No and probably they thought they were being perfectly clear. But once you lose the context of the times, the meaning can be lost.
I agree. I like they way you use the adjective "elected". There seems to be some disconnect between voting and the consequences of you vote. Probably, in the USA your vote means less than in any other Western democracy in the sense that both the Democratic and Republican parties are pretty corporate.
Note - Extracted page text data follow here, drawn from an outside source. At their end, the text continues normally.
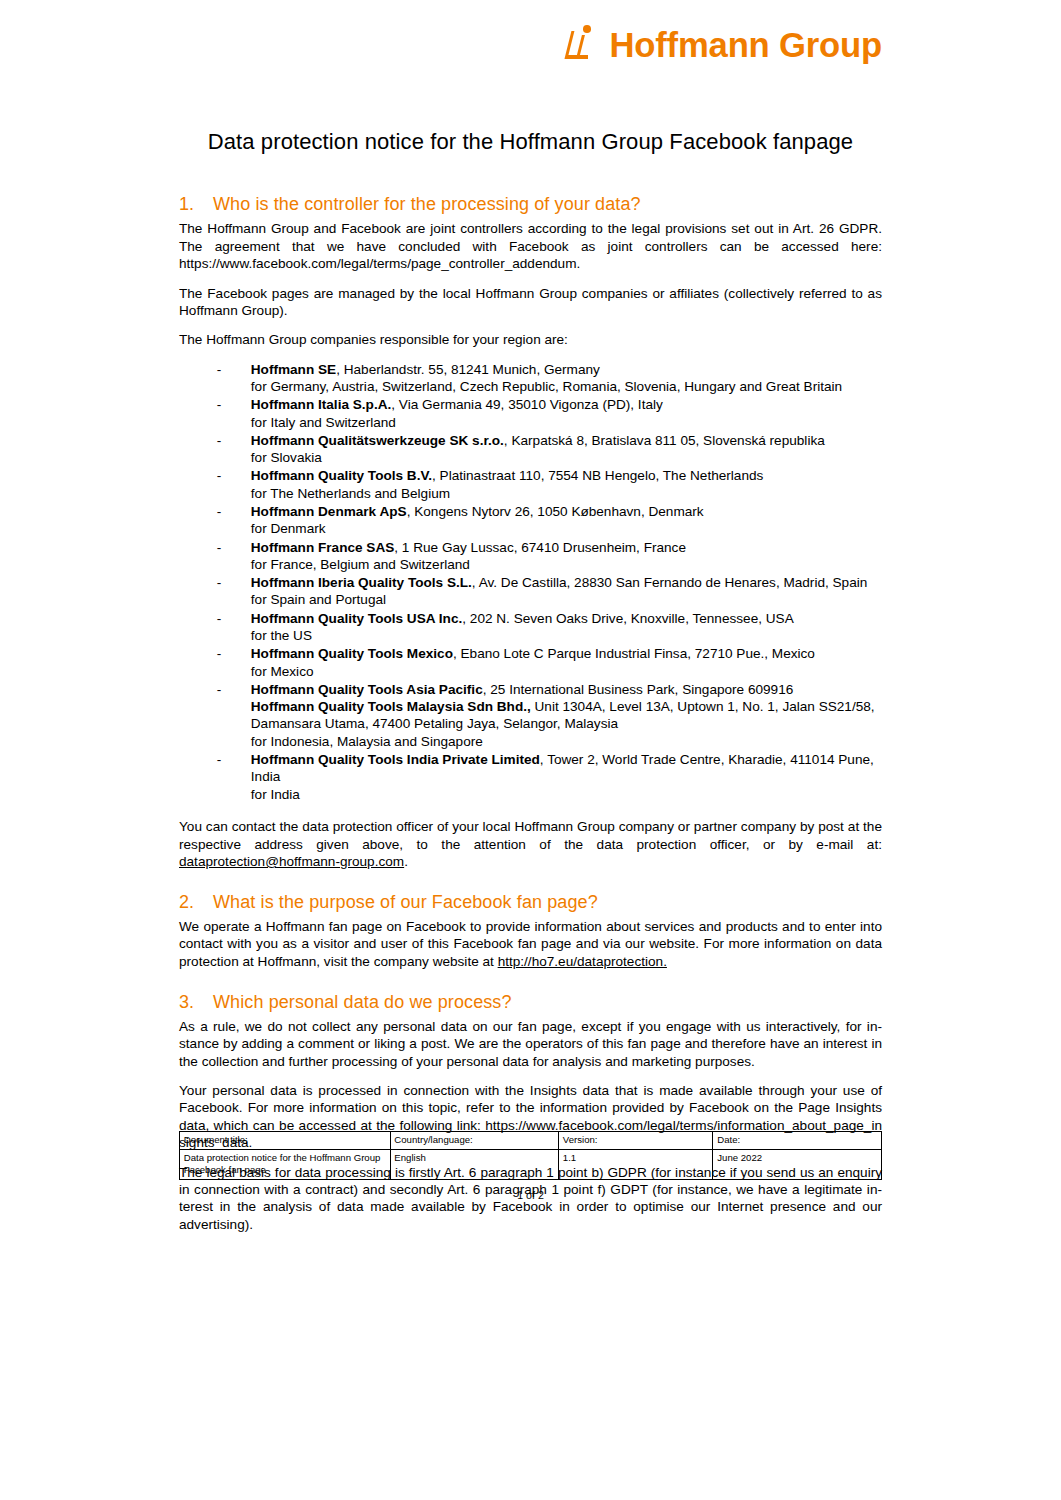Hoffmann Group
Data protection notice for the Hoffmann Group Facebook fanpage
1. Who is the controller for the processing of your data?
The Hoffmann Group and Facebook are joint controllers according to the legal provisions set out in Art. 26 GDPR. The agreement that we have concluded with Facebook as joint controllers can be accessed here: https://www.facebook.com/legal/terms/page_controller_addendum.
The Facebook pages are managed by the local Hoffmann Group companies or affiliates (collectively referred to as Hoffmann Group).
The Hoffmann Group companies responsible for your region are:
Hoffmann SE, Haberlandstr. 55, 81241 Munich, Germany for Germany, Austria, Switzerland, Czech Republic, Romania, Slovenia, Hungary and Great Britain
Hoffmann Italia S.p.A., Via Germania 49, 35010 Vigonza (PD), Italy for Italy and Switzerland
Hoffmann Qualitätswerkzeuge SK s.r.o., Karpatská 8, Bratislava 811 05, Slovenská republika for Slovakia
Hoffmann Quality Tools B.V., Platinastraat 110, 7554 NB Hengelo, The Netherlands for The Netherlands and Belgium
Hoffmann Denmark ApS, Kongens Nytorv 26, 1050 København, Denmark for Denmark
Hoffmann France SAS, 1 Rue Gay Lussac, 67410 Drusenheim, France for France, Belgium and Switzerland
Hoffmann Iberia Quality Tools S.L., Av. De Castilla, 28830 San Fernando de Henares, Madrid, Spain for Spain and Portugal
Hoffmann Quality Tools USA Inc., 202 N. Seven Oaks Drive, Knoxville, Tennessee, USA for the US
Hoffmann Quality Tools Mexico, Ebano Lote C Parque Industrial Finsa, 72710 Pue., Mexico for Mexico
Hoffmann Quality Tools Asia Pacific, 25 International Business Park, Singapore 609916 Hoffmann Quality Tools Malaysia Sdn Bhd., Unit 1304A, Level 13A, Uptown 1, No. 1, Jalan SS21/58, Damansara Utama, 47400 Petaling Jaya, Selangor, Malaysia for Indonesia, Malaysia and Singapore
Hoffmann Quality Tools India Private Limited, Tower 2, World Trade Centre, Kharadie, 411014 Pune, India for India
You can contact the data protection officer of your local Hoffmann Group company or partner company by post at the respective address given above, to the attention of the data protection officer, or by e-mail at: dataprotection@hoffmann-group.com.
2. What is the purpose of our Facebook fan page?
We operate a Hoffmann fan page on Facebook to provide information about services and products and to enter into contact with you as a visitor and user of this Facebook fan page and via our website. For more information on data protection at Hoffmann, visit the company website at http://ho7.eu/dataprotection.
3. Which personal data do we process?
As a rule, we do not collect any personal data on our fan page, except if you engage with us interactively, for instance by adding a comment or liking a post. We are the operators of this fan page and therefore have an interest in the collection and further processing of your personal data for analysis and marketing purposes.
Your personal data is processed in connection with the Insights data that is made available through your use of Facebook. For more information on this topic, refer to the information provided by Facebook on the Page Insights data, which can be accessed at the following link: https://www.facebook.com/legal/terms/information_about_page_insights_data.
The legal basis for data processing is firstly Art. 6 paragraph 1 point b) GDPR (for instance if you send us an enquiry in connection with a contract) and secondly Art. 6 paragraph 1 point f) GDPT (for instance, we have a legitimate interest in the analysis of data made available by Facebook in order to optimise our Internet presence and our advertising).
| Document title: | Country/language: | Version: | Date: |
| --- | --- | --- | --- |
| Data protection notice for the Hoffmann Group Facebook fan page | English | 1.1 | June 2022 |
1 of 2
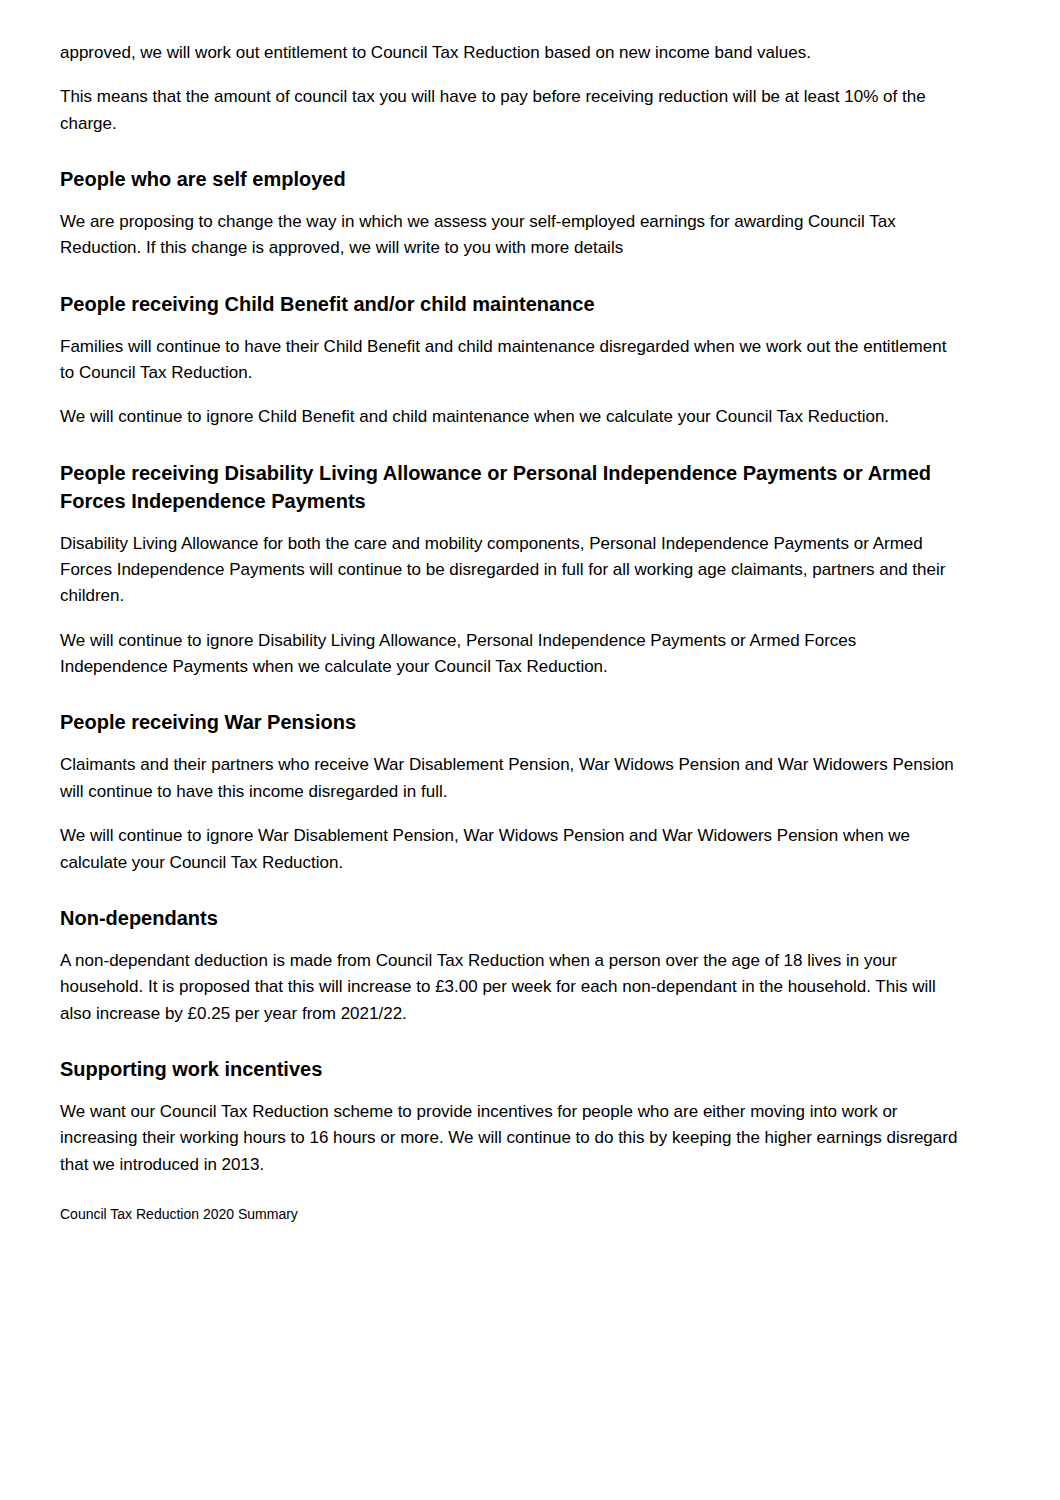approved, we will work out entitlement to Council Tax Reduction based on new income band values.
This means that the amount of council tax you will have to pay before receiving reduction will be at least 10% of the charge.
People who are self employed
We are proposing to change the way in which we assess your self-employed earnings for awarding Council Tax Reduction. If this change is approved, we will write to you with more details
People receiving Child Benefit and/or child maintenance
Families will continue to have their Child Benefit and child maintenance disregarded when we work out the entitlement to Council Tax Reduction.
We will continue to ignore Child Benefit and child maintenance when we calculate your Council Tax Reduction.
People receiving Disability Living Allowance or Personal Independence Payments or Armed Forces Independence Payments
Disability Living Allowance for both the care and mobility components, Personal Independence Payments or Armed Forces Independence Payments will continue to be disregarded in full for all working age claimants, partners and their children.
We will continue to ignore Disability Living Allowance, Personal Independence Payments or Armed Forces Independence Payments when we calculate your Council Tax Reduction.
People receiving War Pensions
Claimants and their partners who receive War Disablement Pension, War Widows Pension and War Widowers Pension will continue to have this income disregarded in full.
We will continue to ignore War Disablement Pension, War Widows Pension and War Widowers Pension when we calculate your Council Tax Reduction.
Non-dependants
A non-dependant deduction is made from Council Tax Reduction when a person over the age of 18 lives in your household. It is proposed that this will increase to £3.00 per week for each non-dependant in the household. This will also increase by £0.25 per year from 2021/22.
Supporting work incentives
We want our Council Tax Reduction scheme to provide incentives for people who are either moving into work or increasing their working hours to 16 hours or more. We will continue to do this by keeping the higher earnings disregard that we introduced in 2013.
Council Tax Reduction 2020 Summary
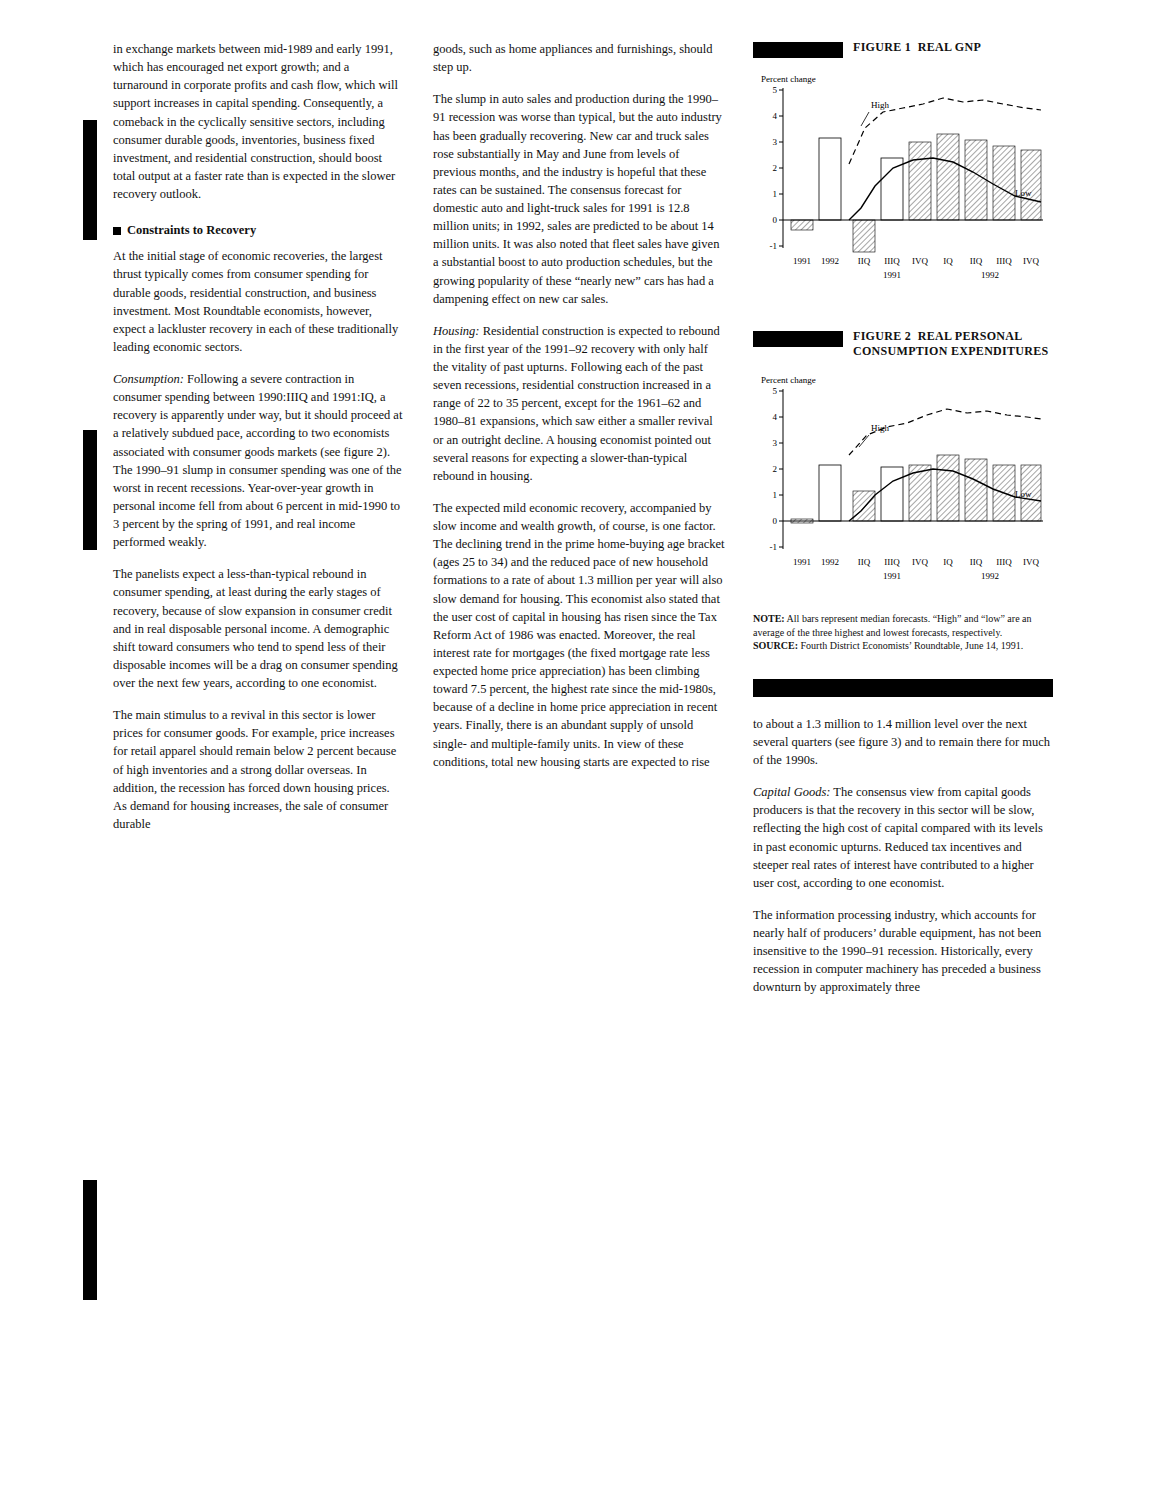in exchange markets between mid-1989 and early 1991, which has encouraged net export growth; and a turnaround in corporate profits and cash flow, which will support increases in capital spending. Consequently, a comeback in the cyclically sensitive sectors, including consumer durable goods, inventories, business fixed investment, and residential construction, should boost total output at a faster rate than is expected in the slower recovery outlook.
Constraints to Recovery
At the initial stage of economic recoveries, the largest thrust typically comes from consumer spending for durable goods, residential construction, and business investment. Most Roundtable economists, however, expect a lackluster recovery in each of these traditionally leading economic sectors.
Consumption: Following a severe contraction in consumer spending between 1990:IIIQ and 1991:IQ, a recovery is apparently under way, but it should proceed at a relatively subdued pace, according to two economists associated with consumer goods markets (see figure 2). The 1990–91 slump in consumer spending was one of the worst in recent recessions. Year-over-year growth in personal income fell from about 6 percent in mid-1990 to 3 percent by the spring of 1991, and real income performed weakly.
The panelists expect a less-than-typical rebound in consumer spending, at least during the early stages of recovery, because of slow expansion in consumer credit and in real disposable personal income. A demographic shift toward consumers who tend to spend less of their disposable incomes will be a drag on consumer spending over the next few years, according to one economist.
The main stimulus to a revival in this sector is lower prices for consumer goods. For example, price increases for retail apparel should remain below 2 percent because of high inventories and a strong dollar overseas. In addition, the recession has forced down housing prices. As demand for housing increases, the sale of consumer durable
goods, such as home appliances and furnishings, should step up.
The slump in auto sales and production during the 1990–91 recession was worse than typical, but the auto industry has been gradually recovering. New car and truck sales rose substantially in May and June from levels of previous months, and the industry is hopeful that these rates can be sustained. The consensus forecast for domestic auto and light-truck sales for 1991 is 12.8 million units; in 1992, sales are predicted to be about 14 million units. It was also noted that fleet sales have given a substantial boost to auto production schedules, but the growing popularity of these “nearly new” cars has had a dampening effect on new car sales.
Housing: Residential construction is expected to rebound in the first year of the 1991–92 recovery with only half the vitality of past upturns. Following each of the past seven recessions, residential construction increased in a range of 22 to 35 percent, except for the 1961–62 and 1980–81 expansions, which saw either a smaller revival or an outright decline. A housing economist pointed out several reasons for expecting a slower-than-typical rebound in housing.
The expected mild economic recovery, accompanied by slow income and wealth growth, of course, is one factor. The declining trend in the prime home-buying age bracket (ages 25 to 34) and the reduced pace of new household formations to a rate of about 1.3 million per year will also slow demand for housing. This economist also stated that the user cost of capital in housing has risen since the Tax Reform Act of 1986 was enacted. Moreover, the real interest rate for mortgages (the fixed mortgage rate less expected home price appreciation) has been climbing toward 7.5 percent, the highest rate since the mid-1980s, because of a decline in home price appreciation in recent years. Finally, there is an abundant supply of unsold single- and multiple-family units. In view of these conditions, total new housing starts are expected to rise
FIGURE 1 REAL GNP
Percent change 5 4 3 2 1 0 -1 High Low 1991 1992 IIQ IIIQ IVQ IQ IIQ IIIQ IVQ 1991 1992
FIGURE 2 REAL PERSONAL
CONSUMPTION EXPENDITURES
Percent change 5 4 3 2 1 0 -1 High Low 1991 1992 IIQ IIIQ IVQ IQ IIQ IIIQ IVQ 1991 1992
NOTE: All bars represent median forecasts. “High” and “low” are an average of the three highest and lowest forecasts, respectively.
SOURCE: Fourth District Economists’ Roundtable, June 14, 1991.
to about a 1.3 million to 1.4 million level over the next several quarters (see figure 3) and to remain there for much of the 1990s.
Capital Goods: The consensus view from capital goods producers is that the recovery in this sector will be slow, reflecting the high cost of capital compared with its levels in past economic upturns. Reduced tax incentives and steeper real rates of interest have contributed to a higher user cost, according to one economist.
The information processing industry, which accounts for nearly half of producers’ durable equipment, has not been insensitive to the 1990–91 recession. Historically, every recession in computer machinery has preceded a business downturn by approximately three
Perhaps the difference can be explained by Hanlon's Razor ("Never ascribe to deliberate malice that which can be explained by bungling incompetence"). For as much as Britons grumble and grouse about the government - all governments - I don't think it's a widespread belief that they're actively, sinisterly malicious. Useless, yes; clueless, yes; deliberately downright evil, not really. In America it seems to be widely held to be the opposite; there's very much a sense that government (frequently preceded by the word
big) is the enemy of the individual and his (needless to say, God-given) rights. I'm not convinced that Britons typically think that way. In rare and isolated examples, possibly - the mooted introduction of compulsory ID cards, for example - but not as a rule.
And then there's manifest destiny - America was/is a nation stolen from the indigenous people who had inhabited the land for millennia. Settlers had to grind their way west and doubtless felt in need of protection from those who were less than delighted about having their land and culture taken from them.